Cue those West Ham bubbles, once again.

As the game entered stoppage time, Albion were in the strange position of having two strikers, Rondon and HRK, on the field but with no obvious creativity with which to get the ball to them, however Bilic then made his big mistake. Rather than continue to press the Albion, he withdrew an attacking midfielder for a central defender and tried to see out the game.
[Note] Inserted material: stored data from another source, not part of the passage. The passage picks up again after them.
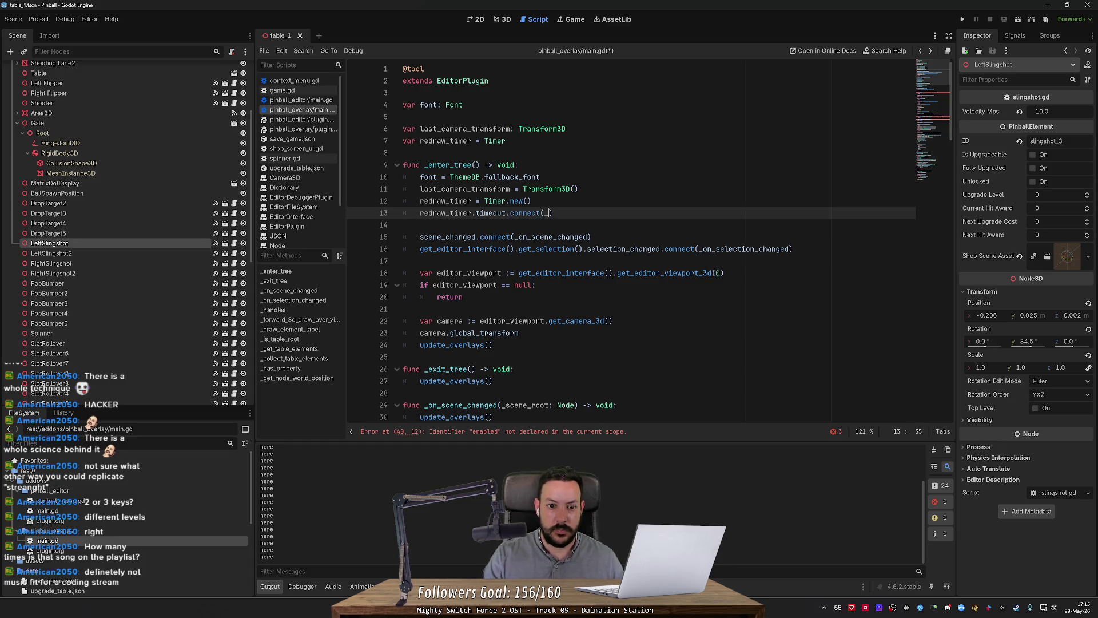
key(BackSpace)
text(_redr)
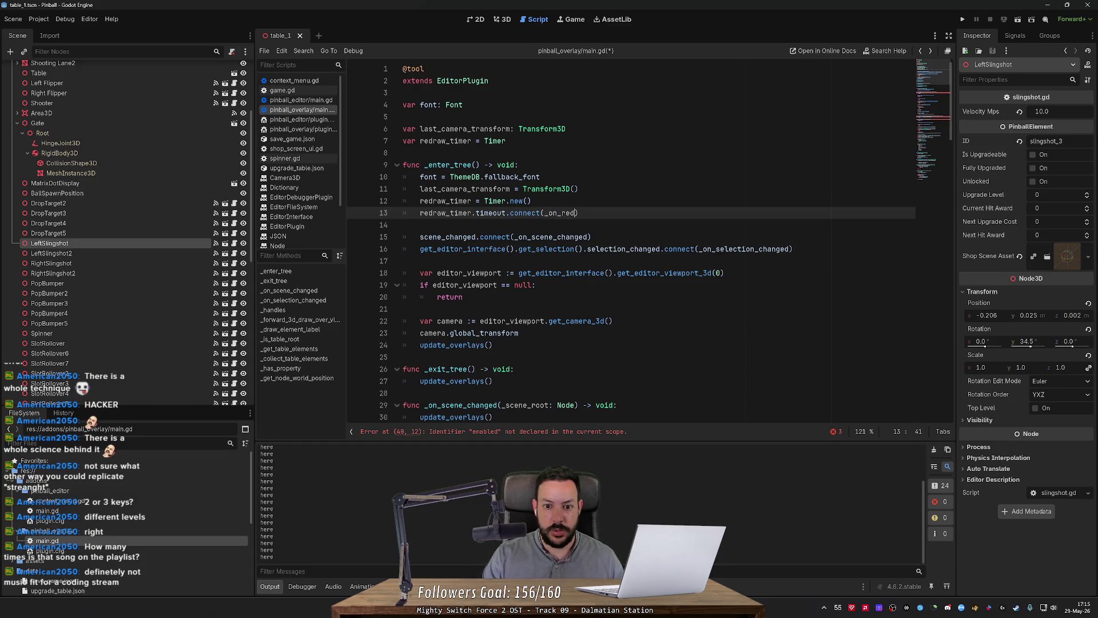
text(aw)
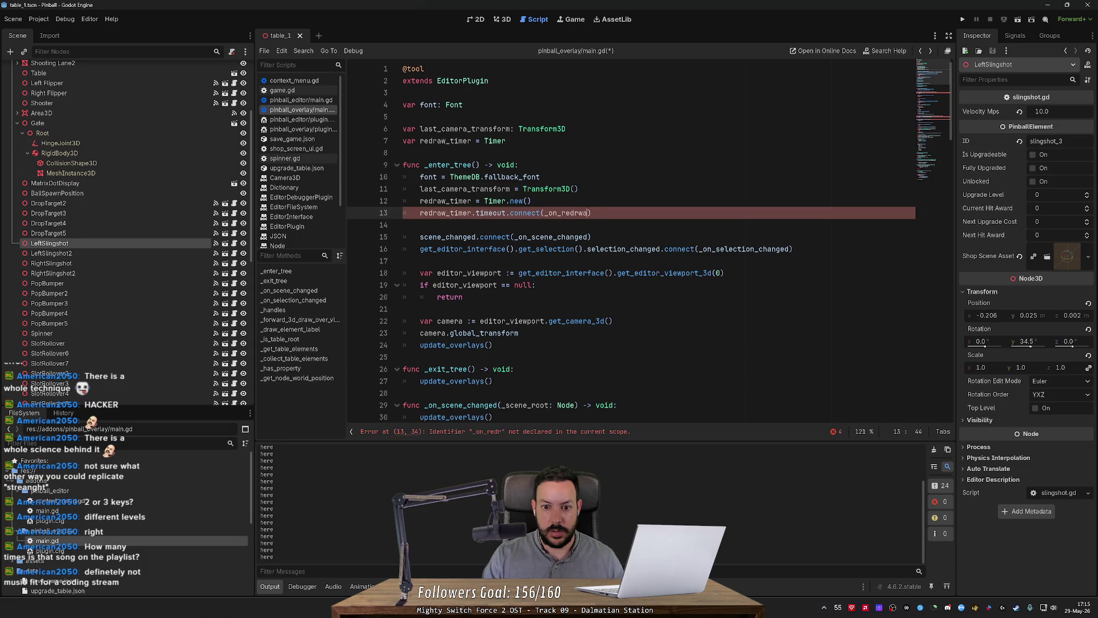
text(_timer_fins)
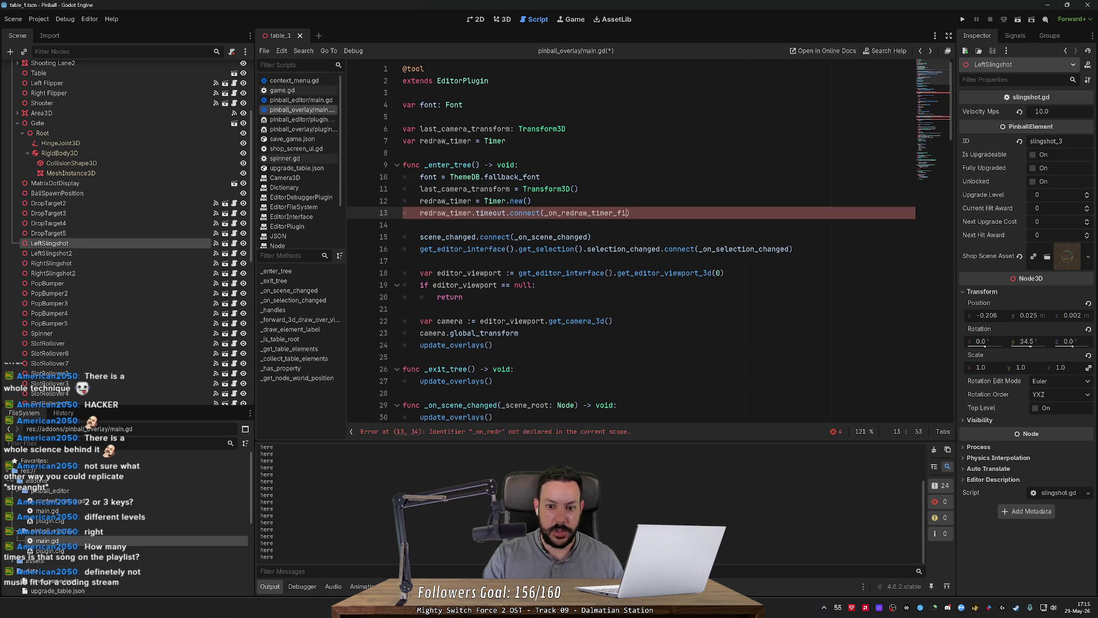
key(BackSpace)
text(ished)
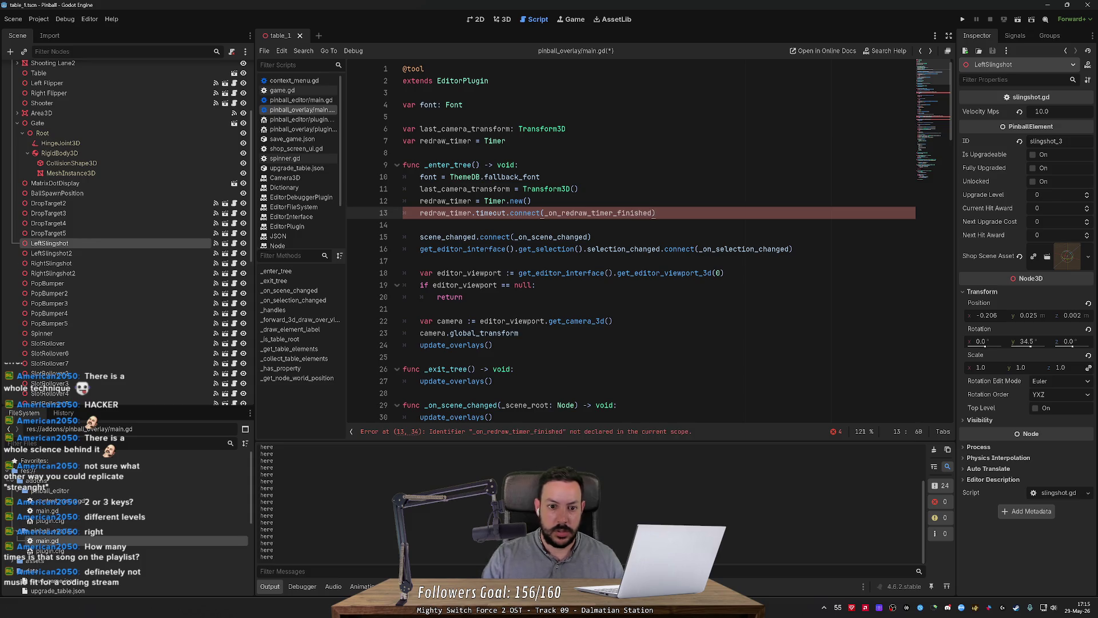
click(403, 357)
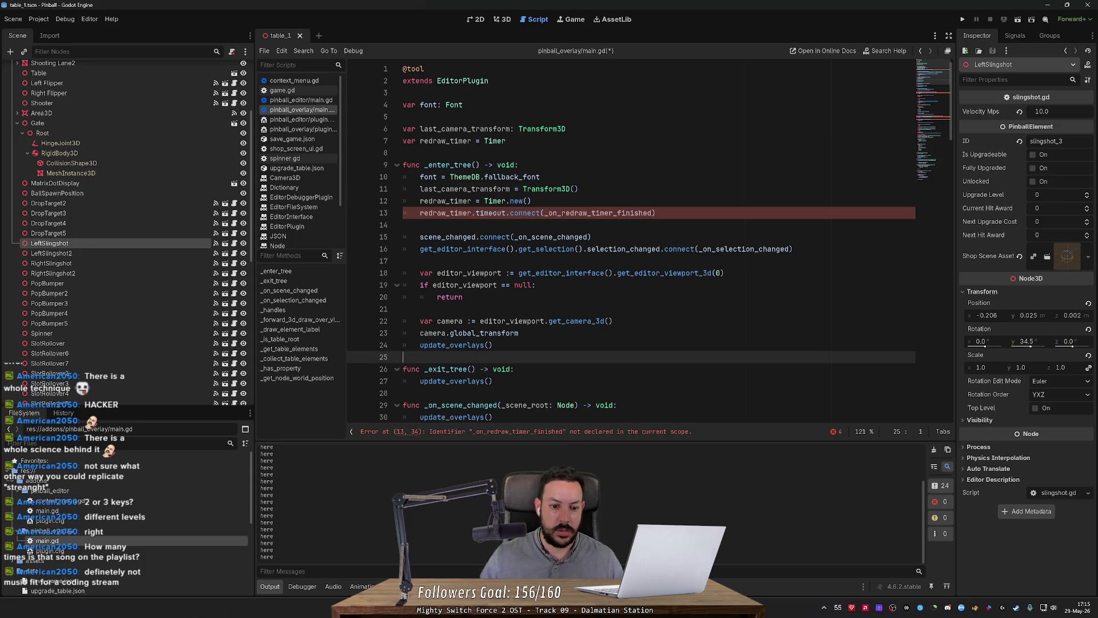
Add func _on_redraw_timer_finished() -> void: with a pass body below update_overlays().
key(Return)
text(func _on)
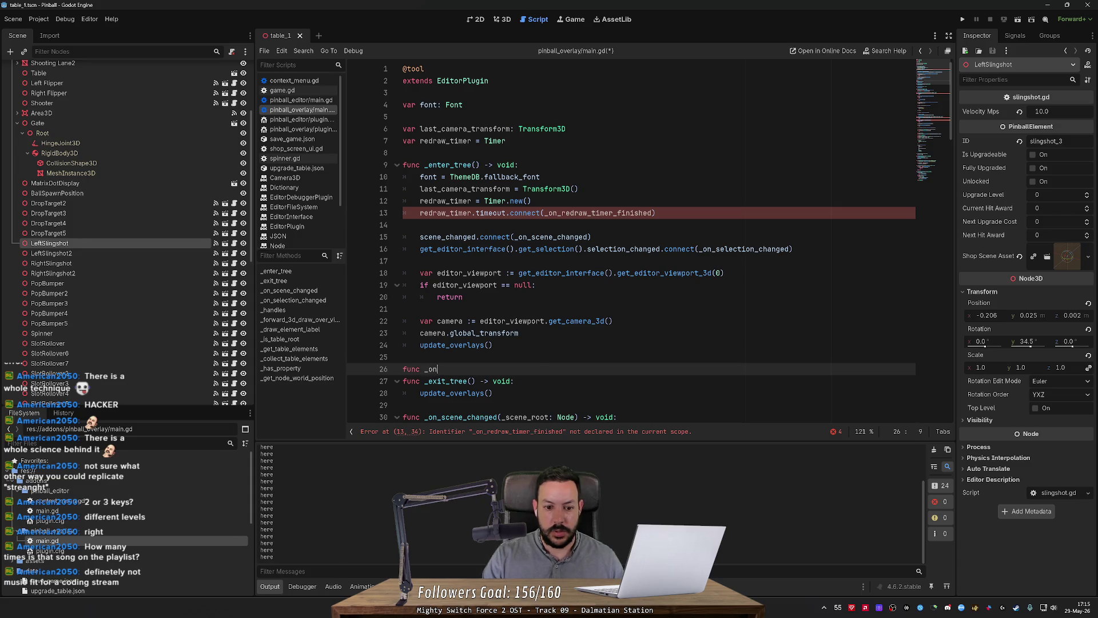
text(_redraw_timer_fin)
key(BackSpace)
text(ishe)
Come to think of it now, it was just like watching West Brom, but of course West Ham are not West Brom, and with Bilic still fuming about the ten yards Dawson had stolen at a throw-in that had led to a corner, a lovely delivery from Brunt would see Fletcher preventing the Hammer's keeper from diverting it from its path towards Evans at the back post and, even though he had to power his header past any possibility of a deflection by McAuley, the ball crossed the line around the middle of the goal and the bubbles had well and truly been burst, as would have been the eardrums of the operator of the pitchside microphone that Bilic then took his frustration out on.

Despite Evans getting the plaudits for salvaging the point, it was, perhaps, fitting that Foster, whose saves had kept us in the game, had gone up for the corner, and so got to celebrate the salvage, right in front of the Albion fans.